--- Records for the exercise Enclosed Below ---

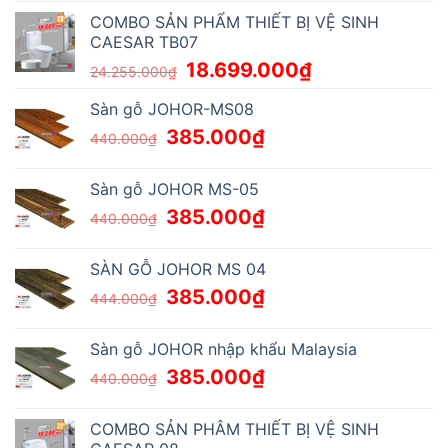
COMBO SẢN PHẨM THIẾT BỊ VỆ SINH
CAESAR TB07
18.699.000
₫
24.255.000
₫
Sàn gỗ JOHOR-MS08
385.000
₫
440.000
₫
Sàn gỗ JOHOR MS-05
385.000
₫
440.000
₫
SÀN GỖ JOHOR MS 04
385.000
₫
444.000
₫
Sàn gỗ JOHOR nhập khẩu Malaysia
385.000
₫
440.000
₫
COMBO SẢN PHÂM THIẾT BỊ VỆ SINH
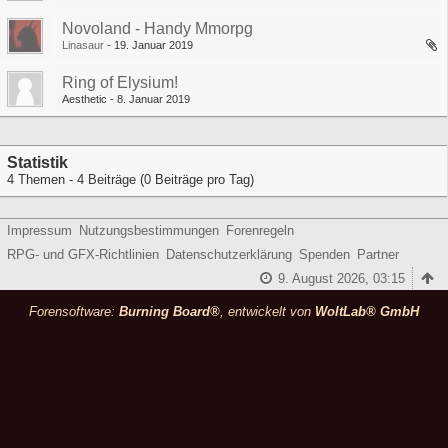
Novoland - Handy Mmorpg
Linasaur
19. Januar 2019
Ring of Elysium!
Aesthetic
8. Januar 2019
Statistik
4 Themen - 4 Beiträge (0 Beiträge pro Tag)
Impressum
Nutzungsbestimmungen
Forenregeln
RPG- und GFX-Richtlinien
Datenschutzerklärung
Spenden
Partner
9. August 2026, 03:15
Forensoftware:
Burning Board®
, entwickelt von
WoltLab® GmbH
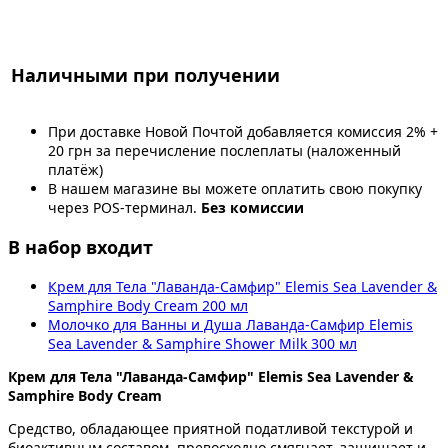
Наличными при получении
При доставке Новой Почтой добавляется комиссия 2% +
20 грн за перечисление послеплаты (наложенный
платёж)
В нашем магазине вы можете оплатить свою покупку
через POS-терминал.
Без комиссии
В набор входит
Крем для Тела "Лаванда-Самфир" Elemis Sea Lavender &
Samphire Body Cream 200 мл
Молочко для Ванны и Душа Лаванда-Самфир Elemis
Sea Lavender & Samphire Shower Milk 300 мл
Крем для Тела "Лаванда-Самфир" Elemis Sea Lavender &
Samphire Body Cream
Средство, обладающее приятной податливой текстурой и
биоактивным составом, превосходно смягчает, защищает и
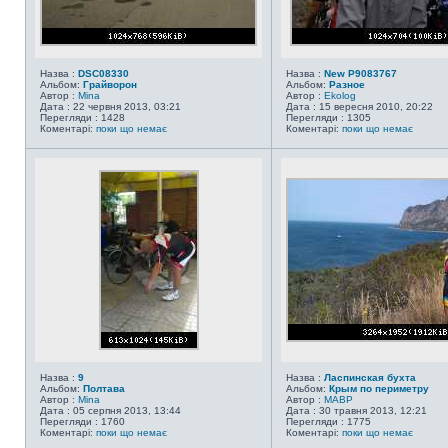
Назва :
DSC08330
Назва :
New P9083767
Альбом:
Грайворон
Альбом:
Разное
Автор :
Mina
Автор :
Ekolog
Дата : 22 червня 2013, 03:21
Дата : 15 вересня 2010, 20:22
Перегляди : 1428
Перегляди : 1305
Коментарі:
поки що немає
Коментарі:
поки що немає
Назва :
9
Назва :
Ласпинская бухта
Альбом:
Полтава
Альбом:
Крым по периметру
Автор :
Mina
Автор :
MABP
Дата : 05 серпня 2013, 13:44
Дата : 30 травня 2013, 12:21
Перегляди : 1760
Перегляди : 1775
Коментарі:
поки що немає
Коментарі:
поки що немає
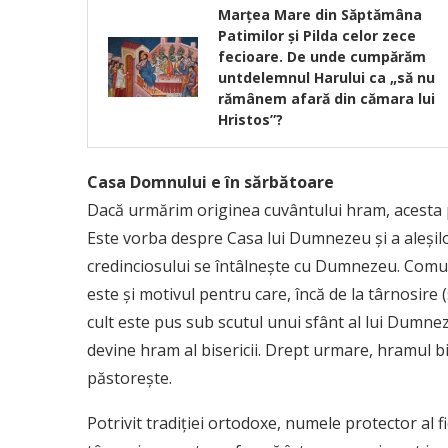
Marțea Mare din Săptămâna
Patimilor și Pilda celor zece
fecioare. De unde cumpărăm
untdelemnul Harului ca „să nu
rămânem afară din cămara lui
Hristos”?
Casa Domnului e în sărbătoare
Dacă urmărim originea cuvântului hram, acesta pr
Este vorba despre Casa lui Dumnezeu și a aleșilor 
credinciosului se întâlneşte cu Dumnezeu. Comuni
este și motivul pentru care, încă de la târnosire 
cult este pus sub scutul unui sfânt al lui Dumne
devine hram al bisericii. Drept urmare, hramul bis
păstorește.
Potrivit tradiţiei ortodoxe, numele protector al fi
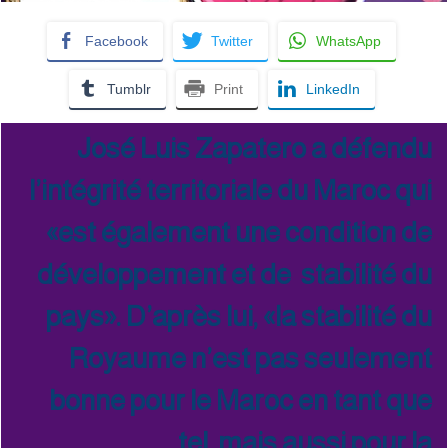
Facebook
Twitter
WhatsApp
Tumblr
Print
LinkedIn
José Luis Zapatero a défendu
l’intégrité territoriale du Maroc qui
«est également une condition de
développement et de stabilité du
pays». D’après lui, «la stabilité du
Royaume n’est pas seulement
bonne pour le Maroc en tant que
tel, mais aussi pour la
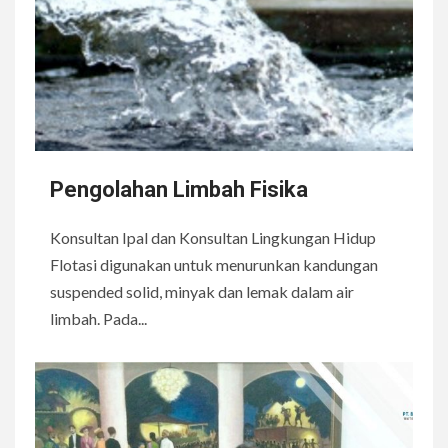
Pengolahan Limbah Fisika
Konsultan Ipal dan Konsultan Lingkungan Hidup
Flotasi digunakan untuk menurunkan kandungan
suspended solid, minyak dan lemak dalam air
limbah. Pada...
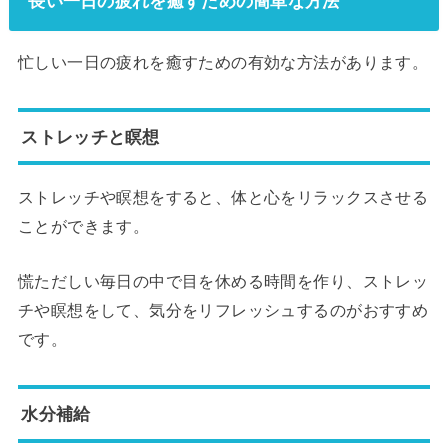
長い一日の疲れを癒すための簡単な方法
忙しい一日の疲れを癒すための有効な方法があります。
ストレッチと瞑想
ストレッチや瞑想をすると、体と心をリラックスさせる
ことができます。
慌ただしい毎日の中で目を休める時間を作り、ストレッ
チや瞑想をして、気分をリフレッシュするのがおすすめ
です。
水分補給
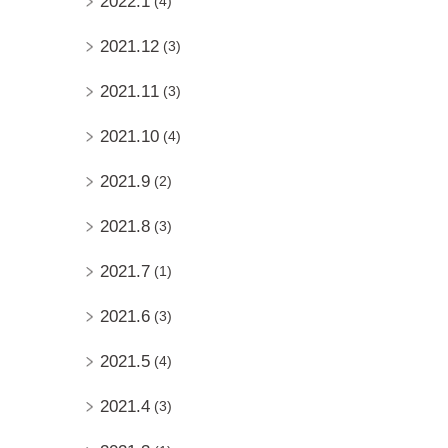
2022.1
(4)
2021.12
(3)
2021.11
(3)
2021.10
(4)
2021.9
(2)
2021.8
(3)
2021.7
(1)
2021.6
(3)
2021.5
(4)
2021.4
(3)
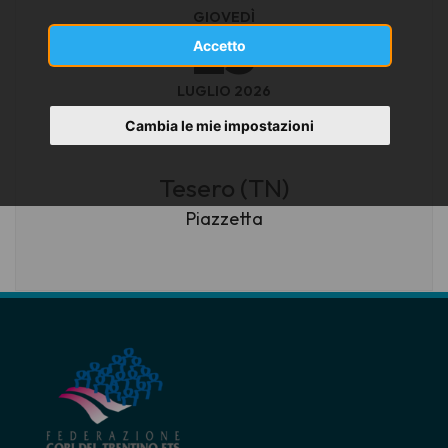
GIOVEDÌ
23
Accetto
LUGLIO 2026
ore 21.15
Cambia le mie impostazioni
Tesero (TN)
Piazzetta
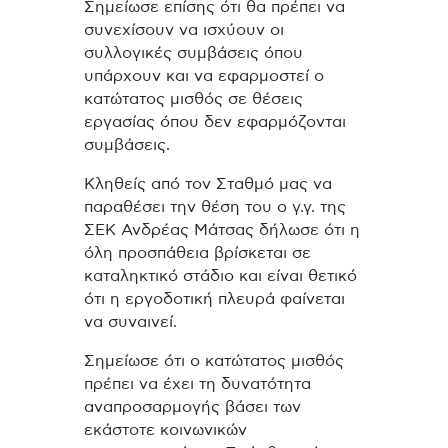
Σημείωσε επίσης ότι θα πρέπει να
συνεχίσουν να ισχύουν οι
συλλογικές συμβάσεις όπου
υπάρχουν και να εφαρμοστεί ο
κατώτατος μισθός σε θέσεις
εργασίας όπου δεν εφαρμόζονται
συμβάσεις.
Κληθείς από τον Σταθμό μας να
παραθέσει την θέση του ο γ.γ. της
ΣΕΚ Ανδρέας Μάτσας δήλωσε ότι η
όλη προσπάθεια βρίσκεται σε
καταληκτικό στάδιο και είναι θετικό
ότι η εργοδοτική πλευρά φαίνεται
να συναινεί.
Σημείωσε ότι ο κατώτατος μισθός
πρέπει να έχει τη δυνατότητα
αναπροσαρμογής βάσει των
εκάστοτε κοινωνικών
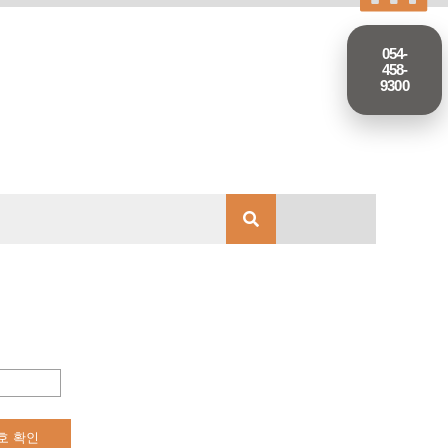
054-
458-
9300
호 확인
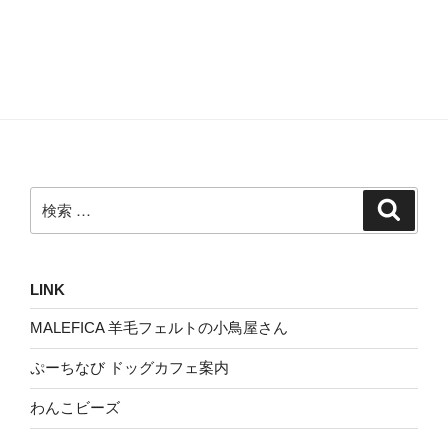
検
検
索
索:
LINK
MALEFICA 羊毛フェルトの小鳥屋さん
ぷーちなび ドッグカフェ案内
わんこビーズ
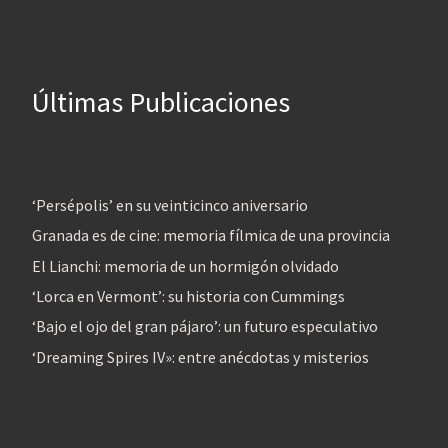
Últimas Publicaciones
‘Persépolis’ en su veinticinco aniversario
Granada es de cine: memoria fílmica de una provincia
El Lianchi: memoria de un hormigón olvidado
‘Lorca en Vermont’: su historia con Cummings
‘Bajo el ojo del gran pájaro’: un futuro especulativo
‘Dreaming Spires IV»: entre anécdotas y misterios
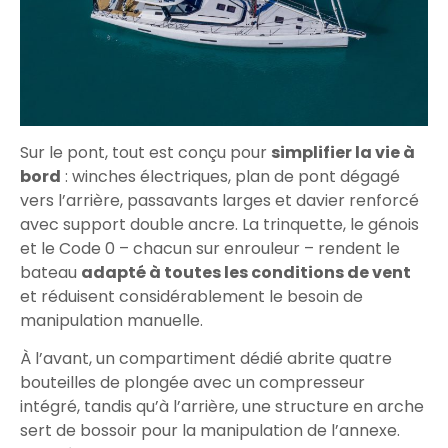
Sur le pont, tout est conçu pour
simplifier la vie à
bord
: winches électriques, plan de pont dégagé
vers l’arrière, passavants larges et davier renforcé
avec support double ancre. La trinquette, le génois
et le Code 0 – chacun sur enrouleur – rendent le
bateau
adapté à toutes les conditions de vent
et réduisent considérablement le besoin de
manipulation manuelle.
À l’avant, un compartiment dédié abrite quatre
bouteilles de plongée avec un compresseur
intégré, tandis qu’à l’arrière, une structure en arche
sert de bossoir pour la manipulation de l’annexe.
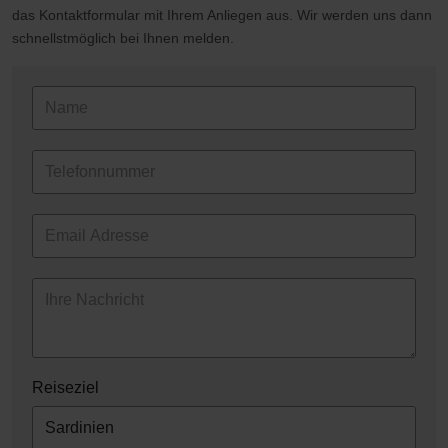
das Kontaktformular mit Ihrem Anliegen aus. Wir werden uns dann
schnellstmöglich bei Ihnen melden.
Reiseziel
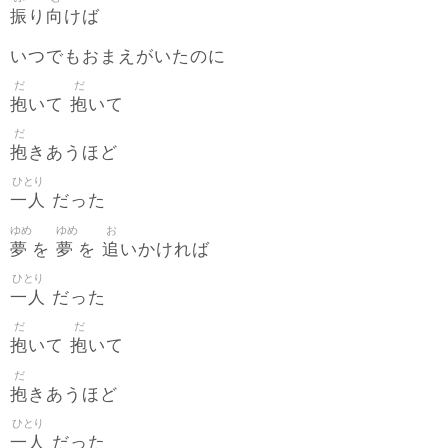
振
向
り
けば
いつでもおまえがいたのに
だ
だ
抱
抱
いて
いて
だ
抱
きあうほど
ひとり
一人
だった
ゆめ
ゆめ
お
夢
夢
追
を
を
いかければ
ひとり
一人
だった
だ
だ
抱
抱
いて
いて
だ
抱
きあうほど
ひとり
一人
だった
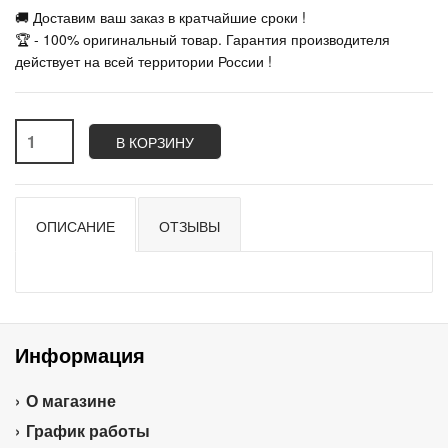
🚚 Доставим ваш заказ в кратчайшие сроки !
🏆 - 100% оригинальный товар. Гарантия производителя
действует на всей территории России !
В КОРЗИНУ
ОПИСАНИЕ
ОТЗЫВЫ
Информация
О магазине
График работы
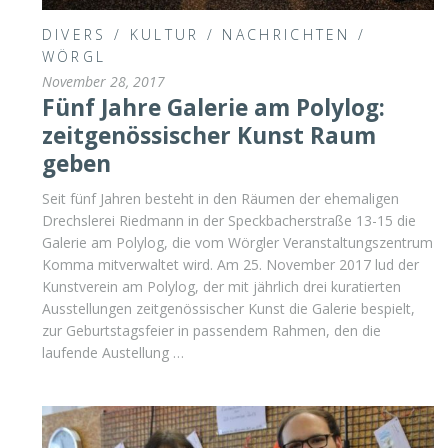
DIVERS
/
KULTUR
/
NACHRICHTEN
/
WÖRGL
November 28, 2017
Fünf Jahre Galerie am Polylog:
zeitgenössischer Kunst Raum
geben
Seit fünf Jahren besteht in den Räumen der ehemaligen
Drechslerei Riedmann in der Speckbacherstraße 13-15 die
Galerie am Polylog, die vom Wörgler Veranstaltungszentrum
Komma mitverwaltet wird. Am 25. November 2017 lud der
Kunstverein am Polylog, der mit jährlich drei kuratierten
Ausstellungen zeitgenössischer Kunst die Galerie bespielt,
zur Geburtstagsfeier in passendem Rahmen, den die
laufende Austellung …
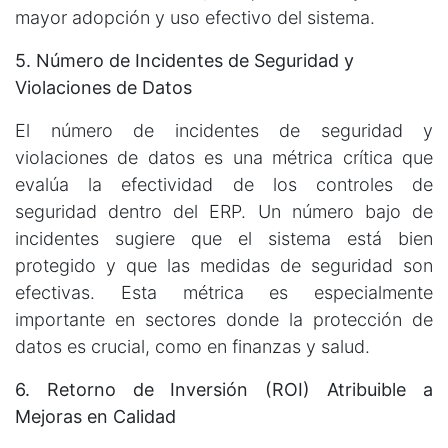
mayor adopción y uso efectivo del sistema.
5. Número de Incidentes de Seguridad y
Violaciones de Datos
El número de incidentes de seguridad y
violaciones de datos es una métrica crítica que
evalúa la efectividad de los controles de
seguridad dentro del ERP. Un número bajo de
incidentes sugiere que el sistema está bien
protegido y que las medidas de seguridad son
efectivas. Esta métrica es especialmente
importante en sectores donde la protección de
datos es crucial, como en finanzas y salud.
6. Retorno de Inversión (ROI) Atribuible a
Mejoras en Calidad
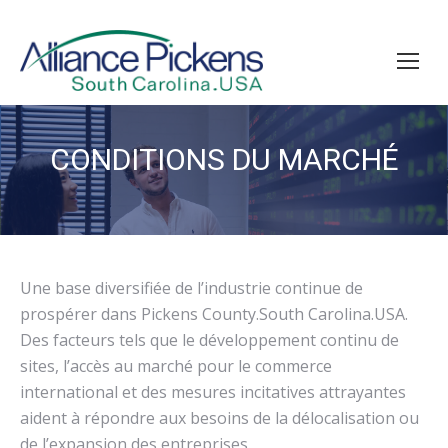
CONDITIONS DU MARCHÉ
Vous êtes ici :
Une base diversifiée de l’industrie continue de
prospérer dans Pickens County.South Carolina.USA.
Des facteurs tels que le développement continu de
sites, l’accès au marché pour le commerce
international et des mesures incitatives attrayantes
aident à répondre aux besoins de la délocalisation ou
de l’expansion des entreprises.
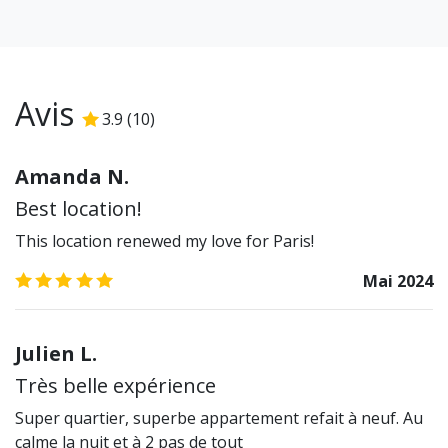
Avis
3.9
(
10
)
3.9
/5
Amanda N.
Best location!
This location renewed my love for Paris!
5.0
/5
Mai 2024
Julien L.
Très belle expérience
Super quartier, superbe appartement refait à neuf. Au
calme la nuit et à 2 pas de tout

--- End of Enclosed Records for the exercise ---

Your objective>
Filter the entries above down to the lines containing the word "THIẾT".

Exercise output>
COMBO SẢN PHẨM THIẾT BỊ VỆ SINH
COMBO SẢN PHÂM THIẾT BỊ VỆ SINH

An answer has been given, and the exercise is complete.